To understand the processes, which cause these extreme TSP and PM10 concentrations, we analyse the atmospheric conditions. On 22 March 2013, a low-pressure system with surface pressure below 995 hPa was located over the eastern Mediterranean, as illustrated by the spatial distribution of sea level pressure based on COSMO-EU analysis data (Fig. 7). At 6 UTC, this system created favourable conditions for dust uplifting from the Eastern Sahara and dust transport to the northwest into the eastern Mediterranean by mean wind velocities of up to 15 m s−1 near the surface (10 m height; not shown). At 12 UTC, the low-pressure system and its frontal system shifted eastwards, with increasing strong south-westerly to westerly wind with mean wind velocities up to 20 m s−1 (Fig. 7). The horizontal wind measured by soundings of the Israel Meteorological Service (IMS) at Bet Dagan near Tel Aviv increased within 24 hours decisively: On March 21, 12 UTC the wind in the whole layer below 700 hPa was between 1 and 5 m s−1. When the gust front originating from the Cyprus low reached Israel the mean wind increased up to 21 m s−1 and a temperature inversion between 925 hPa and 875 hPa stabilised the atmosphere (Fig. 8). A gust front accompanied by north–south-oriented medium-level clouds and remote dust transport from the southwest (satellite image, not shown) penetrated inland, reached Jerusalem, and caused severe downslope wind at the western coast of the Dead Sea. The frontal system with its high wind velocities did not only transport dust from remote locations but also caused local dust emission, depending on the availability of local dust sources. In Beer-Sheba and Arad located at the northern edge of the Negev, as well as in the Dead Sea valley, local dust sources are well available. The waterfront location of Tel Aviv and the agricultural and industrial land use around Tel Aviv suppresses local dust mobilisation. However, around Jerusalem located on top of the Judean Mountains, local dust sources are available as well.

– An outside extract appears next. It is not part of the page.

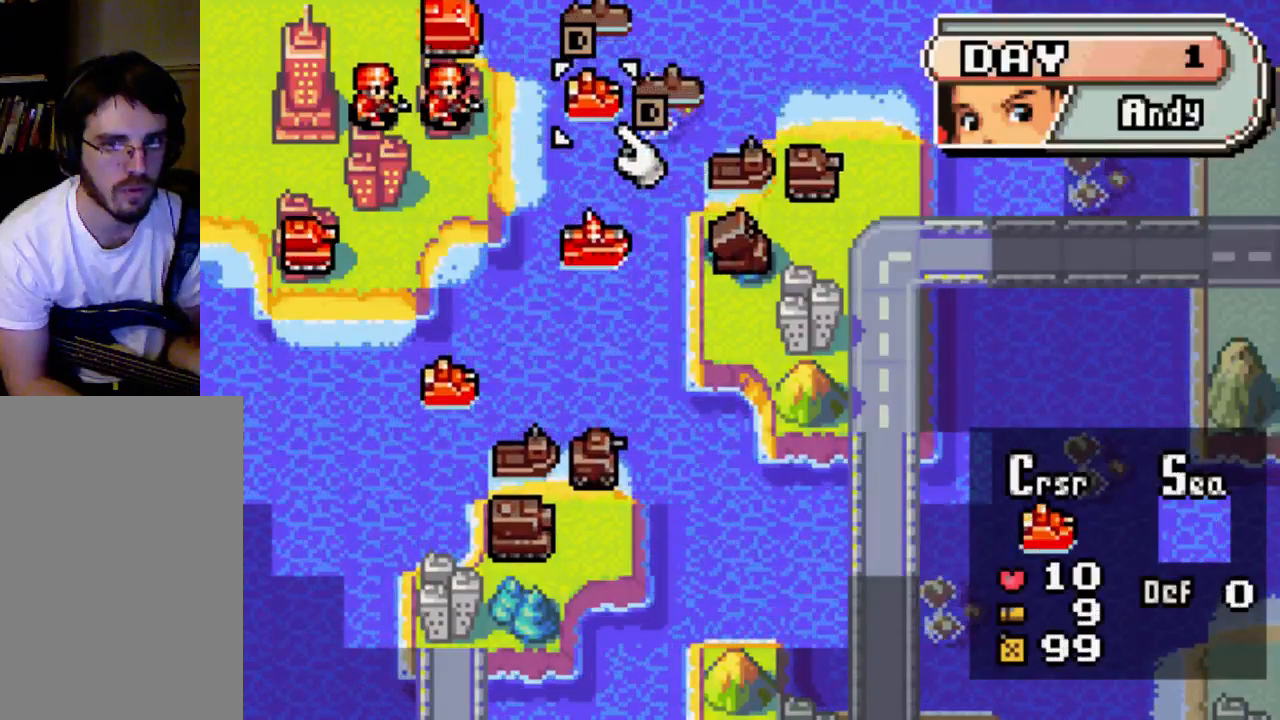
{"buttons": [], "left_stick": "center", "right_stick": "center", "events": [[300, "B", "down"], [400, "B", "up"]]}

For further analysis of the dust episode under consideration, the meteorological conditions in Jerusalem and in the Dead Sea valley are investigated. Therefore, data of three meteorological stations are used. One station is operated by the IMS in Jerusalem at 810 m amsl. The other two meteorological stations are operated by the Institute of Meteorology and Climate Research (IMK) of the Karlsruhe Institute of Technology (KIT), at Masada and P88, both located in the Dead Sea valley, approx. 30–40 km north of the TSP measurement sites Lot, Eshelim, and Neot Hakikar (Fig. 2). Measurements in Jerusalem are shown in Fig. 9. The front passes Jerusalem at approximately 10 UTC on 22 March. At this time, the air pressure reaches its minimum and temperature reaches its maximum at 26.1 °C. At the same time, wind direction changes from south to west and wind speed increases suddenly from 5 to 10 m s−1. After 10 UTC temperature decreases rapidly, westerly wind with persistent high wind speed around 10 m s−1 is measured and pressure increases slowly. With the front passage, PM10 concentration starts to increase at 11 UTC.
The meteorological conditions in the valley can be analysed by using data of the meteorological stations at Masada and P88. The observations at those two stations can well explain the far above average increasing dust concentrations at the Dead Sea, compared to the measurements at sites closer to the Mediterranean Sea. Figures 10 and 11 shows measurements at the two meteorological stations.
The arrival of the gust front can be detected first at the Masada station, located 5 km to the west of the Dead Sea shoreline, at −7 m amsl. At 09:30 UTC, the shortwave downward radiation starts to decrease by 90 % from 800 to 80 W m−2 at 10:40 UTC (Fig. 10). Simultaneously the longwave downward radiation increases from 380 to 470 W m−2. Within 70 minutes the sky changed from blue sky to low visibility due to overcast sky with deep, low clouds. This is the time (10:40 UTC) where the gust front reaches the Masada site. The 10-minute mean wind speed increases during the next 70 minutes from 1 to 13 m s−1 (Fig. 10). Common gust factors, which are used to estimate wind gusts from 10 minute mean wind speed, vary in the range of 1.5–2 (e.g. Davis and Newstein, 1968; Choi and Hidayat, 2002). This indicates gusts of up to 25 m s−1, which the WMO classifies as a severe storm. The wind direction swaps from south-east to west at 10:50 UTC. As the Masada station is located at the hill slope, the downward vertical wind increases from 0.0 up to 2.8 m s−1 on 10 minutes average between 10:50 UTC and 11:40 UTC. Within the gust front a high load of dust is transported from the west (high dust concentrations are observed at Arad and Beer-Sheba) but additional local dust raise is plausible due to the local dust sources near Masada and the extreme gusty wind, which explains the maximum TSP concentrations of about 7000 µg m−3 in the valley.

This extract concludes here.